[Saved data entries]
····················

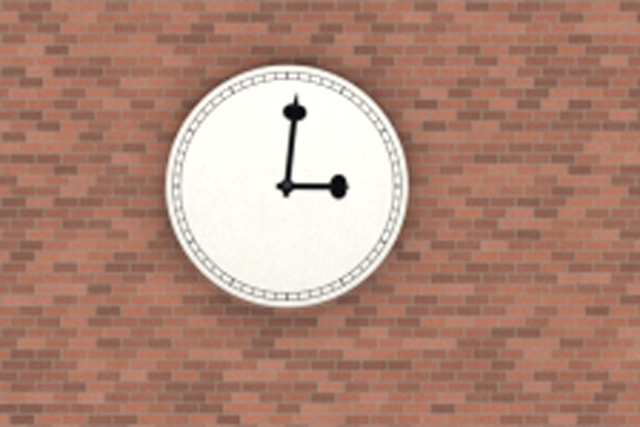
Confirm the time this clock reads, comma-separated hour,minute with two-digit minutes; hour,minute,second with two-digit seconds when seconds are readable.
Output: 3,01
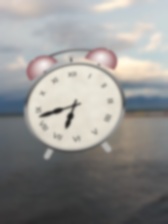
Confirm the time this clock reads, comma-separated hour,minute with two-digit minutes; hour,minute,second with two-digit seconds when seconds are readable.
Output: 6,43
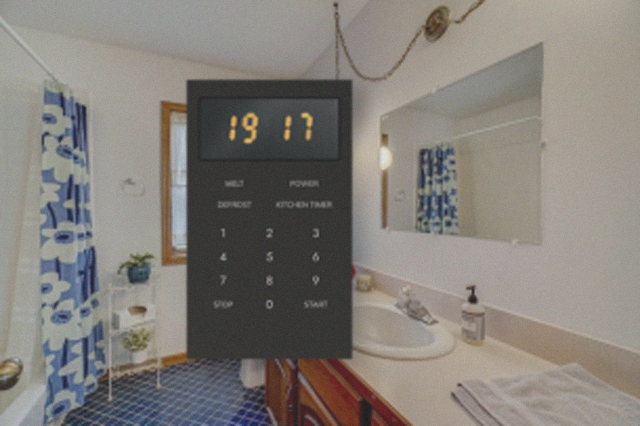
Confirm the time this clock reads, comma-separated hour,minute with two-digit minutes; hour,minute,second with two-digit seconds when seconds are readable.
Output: 19,17
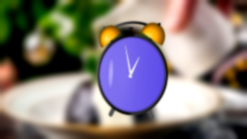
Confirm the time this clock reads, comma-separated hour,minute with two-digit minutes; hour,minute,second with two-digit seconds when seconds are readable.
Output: 12,58
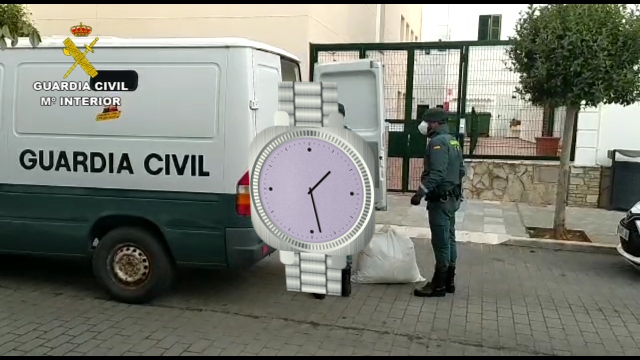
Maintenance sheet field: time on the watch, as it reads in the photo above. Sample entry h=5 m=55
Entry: h=1 m=28
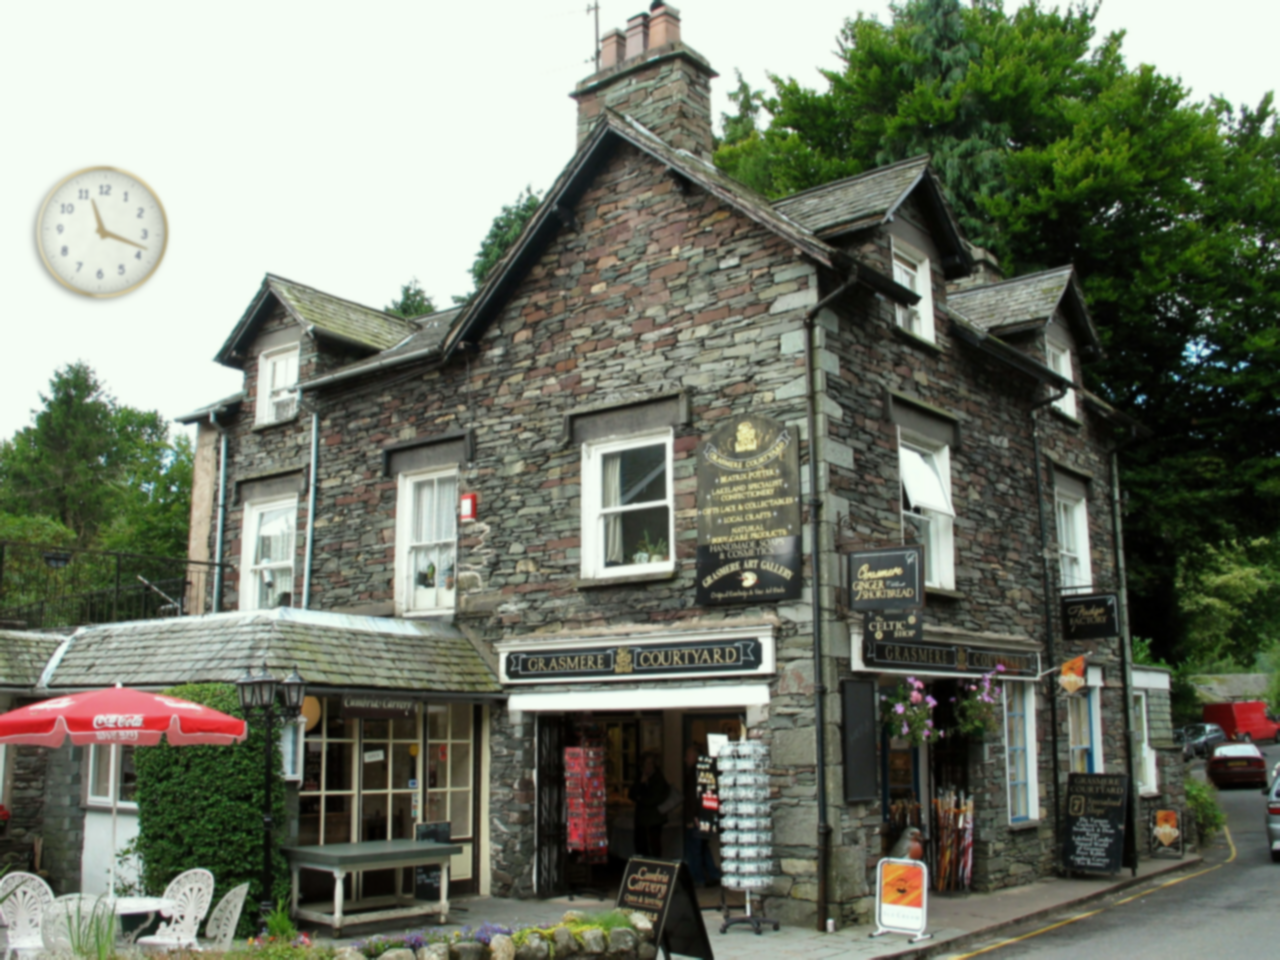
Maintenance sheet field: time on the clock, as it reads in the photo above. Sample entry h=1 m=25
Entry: h=11 m=18
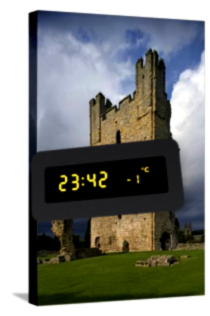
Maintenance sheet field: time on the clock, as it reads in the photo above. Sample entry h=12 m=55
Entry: h=23 m=42
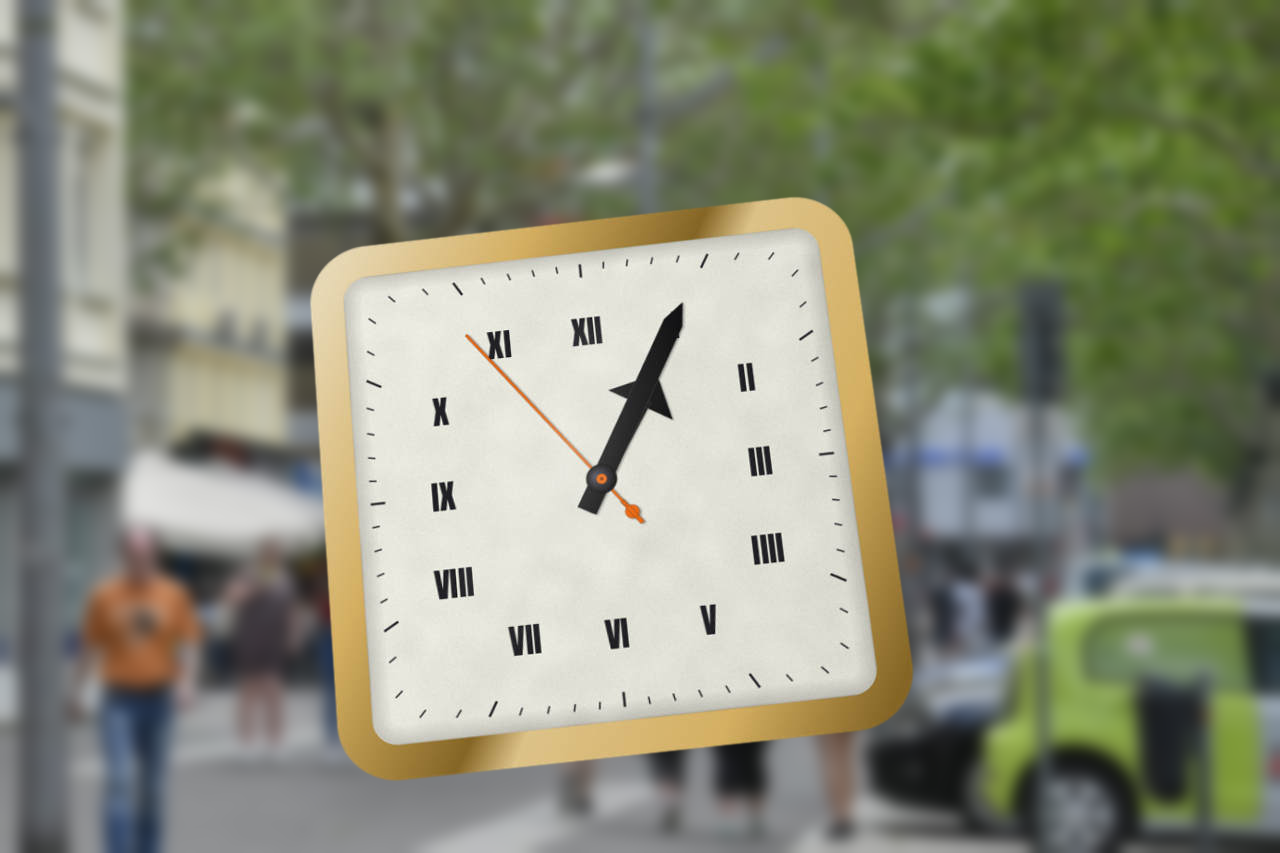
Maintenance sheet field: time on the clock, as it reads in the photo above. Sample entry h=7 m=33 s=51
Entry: h=1 m=4 s=54
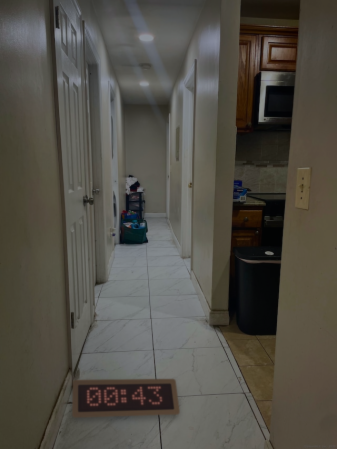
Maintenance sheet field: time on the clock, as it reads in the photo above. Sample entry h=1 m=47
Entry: h=0 m=43
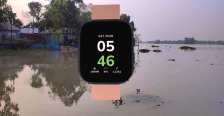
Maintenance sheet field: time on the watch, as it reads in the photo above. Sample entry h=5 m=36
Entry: h=5 m=46
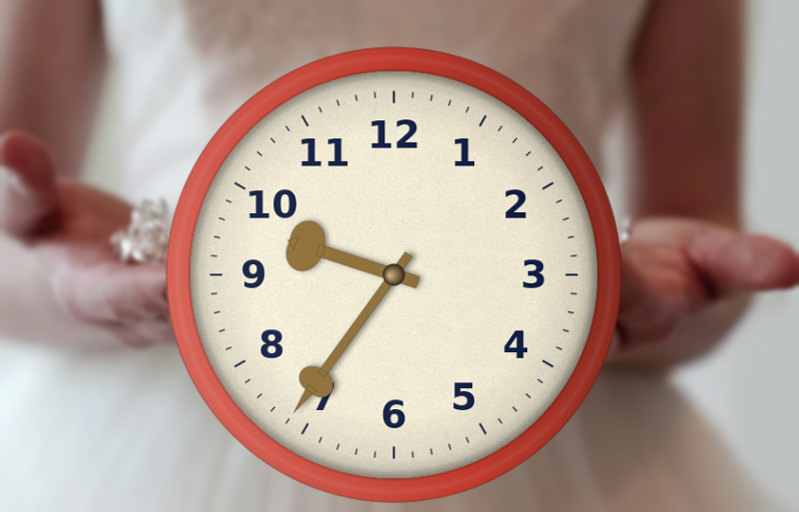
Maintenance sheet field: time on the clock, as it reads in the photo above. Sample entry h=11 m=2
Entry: h=9 m=36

····················

**The exercise**
Pull out every line from the rows above that contains the string "field", reproducing each one in full.

**Output**
Maintenance sheet field: time on the watch, as it reads in the photo above. Sample entry h=5 m=55
Maintenance sheet field: time on the clock, as it reads in the photo above. Sample entry h=1 m=25
Maintenance sheet field: time on the clock, as it reads in the photo above. Sample entry h=12 m=55
Maintenance sheet field: time on the clock, as it reads in the photo above. Sample entry h=7 m=33 s=51
Maintenance sheet field: time on the clock, as it reads in the photo above. Sample entry h=1 m=47
Maintenance sheet field: time on the watch, as it reads in the photo above. Sample entry h=5 m=36
Maintenance sheet field: time on the clock, as it reads in the photo above. Sample entry h=11 m=2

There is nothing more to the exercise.